People who heard Jesus’ startling invitation to eat his body and drink his blood were confused and shocked. Whoever heard of such a thing? His words smacked of cannibalism. We can’t blame them for saying,’ this is a hard saying and who can take it.’ Then we hear these words,’ and many of his disciples walked with him no more.’ Jesus knew this would happen. He knew from when choose his disciple those who would be faithful and those who would not. He knew some would stumble and fall and yet would get up and recommit themselves to him and he knew that one would betray him and die in despair.

As many of his disciples and listeners walked away wondering if Jesus had lost his mind he asks the twelve, ‘Do you also wish to go away’? Peter answers for all of them, ’Lord to whom shall we go? You have the words of eternal life. We have come to know that you are the holy one of God.’

I think Peter was saying Lord I don’t really know what you are talking about but I have faith in you and believe you have the words of everlasting life.

What is faith?
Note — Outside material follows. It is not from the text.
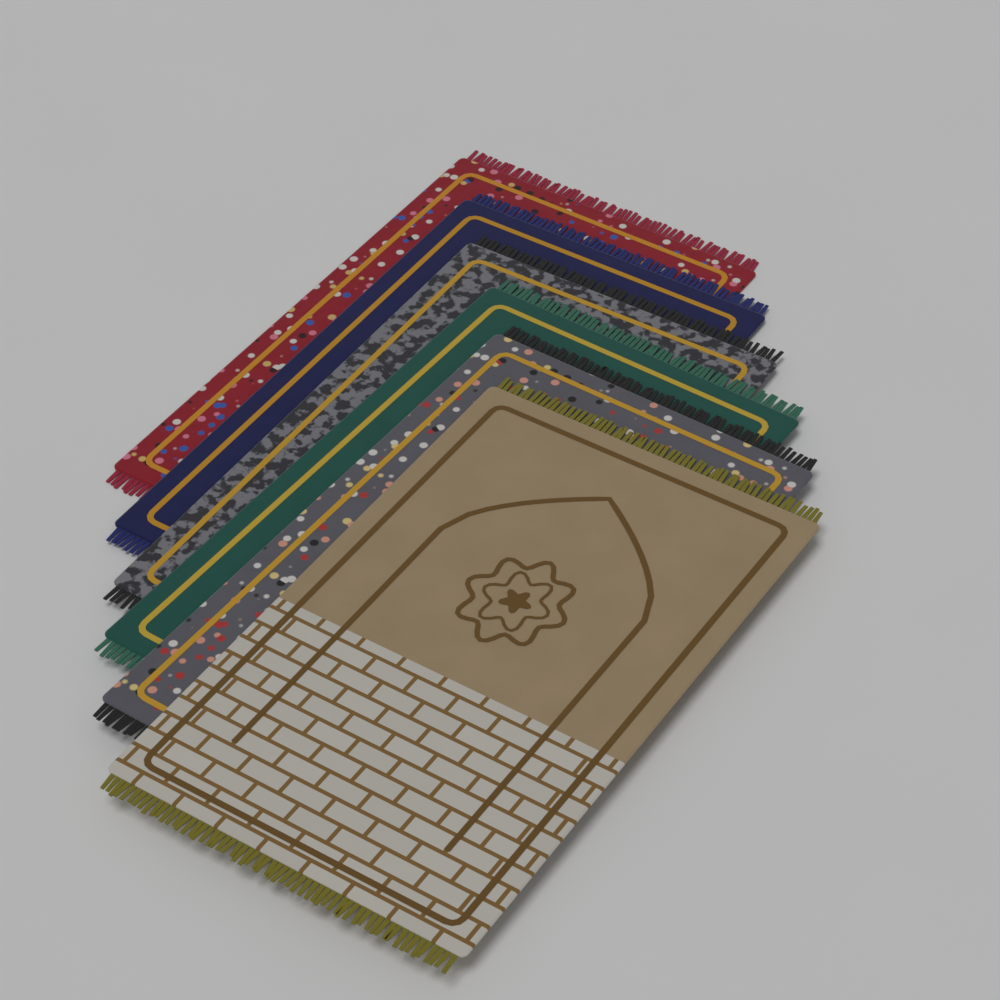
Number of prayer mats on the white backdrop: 6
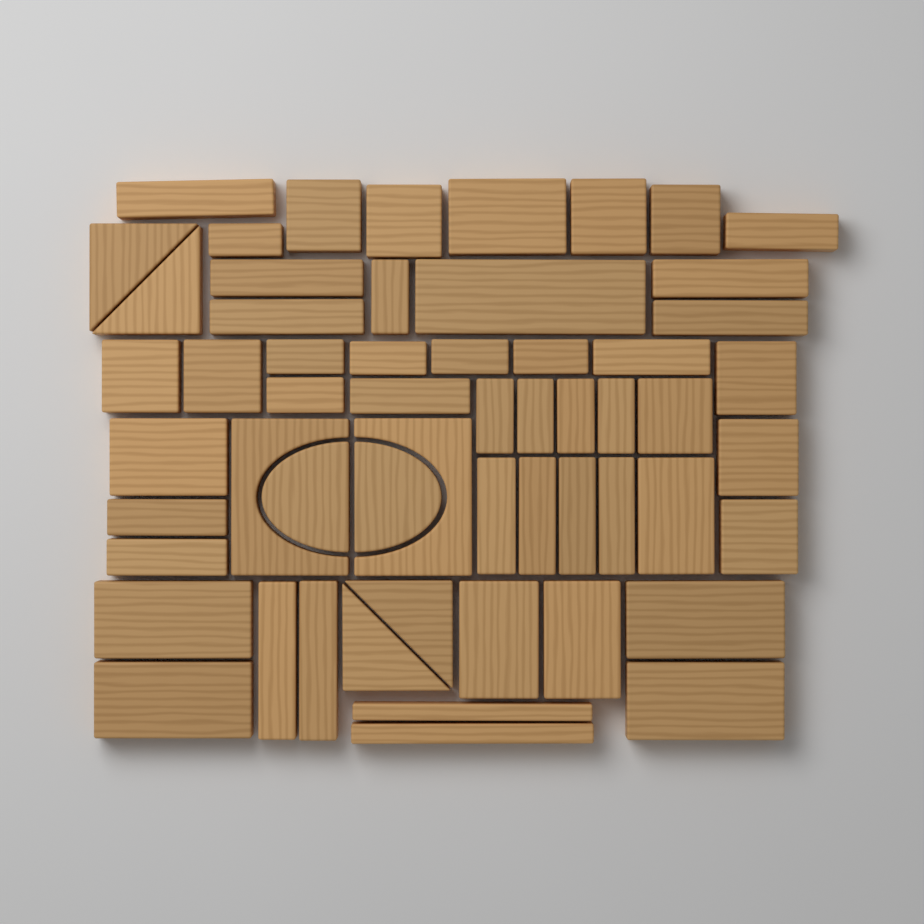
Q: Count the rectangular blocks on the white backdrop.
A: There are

An old definition said, ’faith is a gift of God by which we believe the things revealed by God to be true not because of any intrinsic evidence in the truth revealed but solely on the authority of God revealing.’ It is so cranial and it is based on authority. Watching ads on TV especially at News times we’re expected to see actors wearing white laboratory coats with stethoscopes around their necks as believable, they have authority and we’d best buy the product they’re pushing.

In the Middle Eastern world, in the time of Jesus and even today the words “faith”; “belief”; “fidelity”; and “faithfulness” describe the social glue that binds one person to another person. These are not acts of the mind so much as sentiments that spring from the heart which is the seat of thought in Middle Eastern psychology.

Peter’s words, Lord to whom shall we go tell of the glue that bound Peter and the others to Jesus. They didn’t understand Jesus but they trusted him. They knew he was someone special, the holy one of God. No one but one from God could say the things he said challenging them to a whole new vision of God, a God who calls them to a whole new understanding of God as Father and shepherd and lover. No one but one from God could do the things Jesus did as he cured the sick, made lepers whole and the blind to see. They were stuck with Jesus and he was stuck with them.

We may be uncomfortable with some Protestant God talk as Jesus being our personal Lord and Savior. We may find it to be too much touchy feely. But it speaks of that glue that sticks a believer to Jesus. That’s the kind of relationship we’re invited to have with Jesus. It’s the kind of glue St. Paul speaks of when he wrote, ‘I live now, not I, but Christ lives in me and the life I live, I live trusting in the Son of God who loved me and gave his life for me.’ Paul was stuck with Jesus as Jesus was stuck with Paul. They were inseparable.

‘Unless you eat the flesh of the Son of Man and drink his blood, you have no life in you’. Every time we receive Holy Communion the glue that binds us to Jesus in strengthened so that nothing can separate us from the love of God made visible in Christ Jesus our Lord, made visible in the crucified Christ.

As we continue to celebrate this Mass we pray for ourselves and for each other that we all be stuck with Jesus as he is stuck with us.